_What to work on_:
Across the records, count every line that includes "редакции" and give the number by itself.

%%

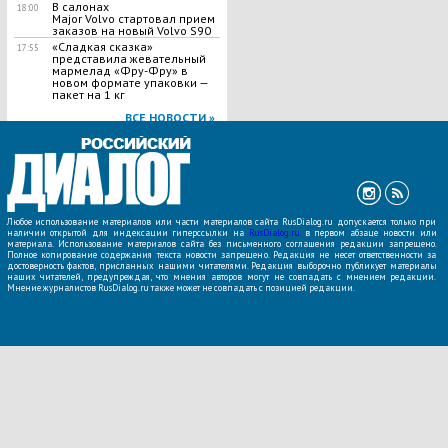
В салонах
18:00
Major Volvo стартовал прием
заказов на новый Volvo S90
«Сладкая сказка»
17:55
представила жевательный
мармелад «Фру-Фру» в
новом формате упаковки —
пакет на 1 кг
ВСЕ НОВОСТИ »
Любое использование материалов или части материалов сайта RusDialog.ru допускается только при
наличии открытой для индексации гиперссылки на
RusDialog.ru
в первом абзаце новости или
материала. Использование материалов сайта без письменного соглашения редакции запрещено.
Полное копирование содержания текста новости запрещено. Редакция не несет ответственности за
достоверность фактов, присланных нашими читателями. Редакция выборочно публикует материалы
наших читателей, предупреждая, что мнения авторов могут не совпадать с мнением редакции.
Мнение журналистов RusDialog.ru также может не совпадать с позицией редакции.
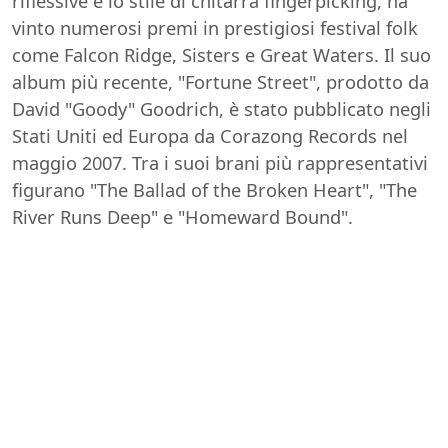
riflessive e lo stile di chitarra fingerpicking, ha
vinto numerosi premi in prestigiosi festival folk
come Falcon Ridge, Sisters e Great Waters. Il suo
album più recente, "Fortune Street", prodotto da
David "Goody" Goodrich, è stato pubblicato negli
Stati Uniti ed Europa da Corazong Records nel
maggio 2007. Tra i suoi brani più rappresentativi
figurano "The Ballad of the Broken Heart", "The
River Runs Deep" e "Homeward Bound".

%%
%%

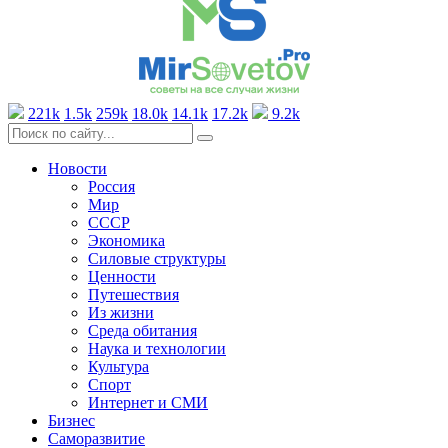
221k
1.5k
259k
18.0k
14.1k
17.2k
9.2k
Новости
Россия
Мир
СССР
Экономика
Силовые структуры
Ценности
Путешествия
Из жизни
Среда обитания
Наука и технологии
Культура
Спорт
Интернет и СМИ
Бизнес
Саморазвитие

%%
%%

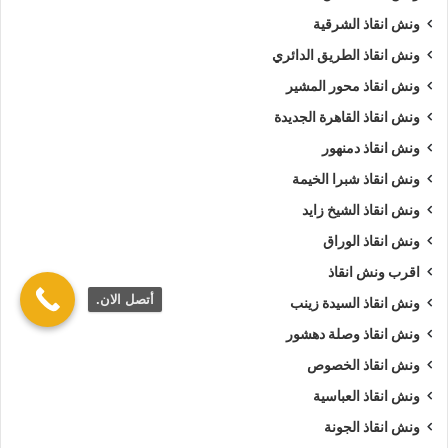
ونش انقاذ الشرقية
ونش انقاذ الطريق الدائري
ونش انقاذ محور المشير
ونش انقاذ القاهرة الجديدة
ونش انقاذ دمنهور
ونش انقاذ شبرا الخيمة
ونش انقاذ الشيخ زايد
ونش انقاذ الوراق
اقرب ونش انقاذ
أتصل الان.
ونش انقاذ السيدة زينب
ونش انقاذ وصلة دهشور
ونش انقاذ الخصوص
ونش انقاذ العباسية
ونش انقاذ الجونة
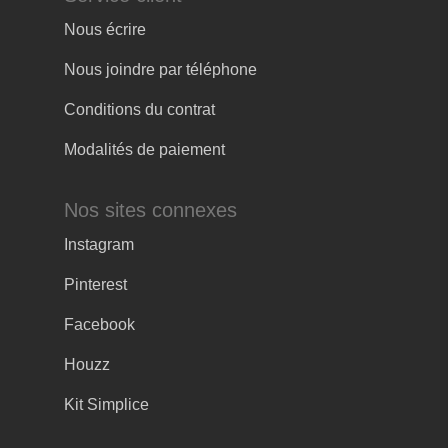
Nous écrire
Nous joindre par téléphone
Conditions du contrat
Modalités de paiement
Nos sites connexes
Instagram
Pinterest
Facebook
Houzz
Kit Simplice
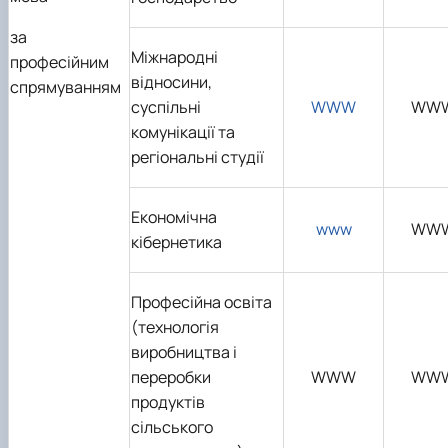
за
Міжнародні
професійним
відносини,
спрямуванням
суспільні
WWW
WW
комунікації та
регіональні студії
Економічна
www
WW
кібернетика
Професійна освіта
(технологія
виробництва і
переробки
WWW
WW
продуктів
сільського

%%

_Task answer_:
3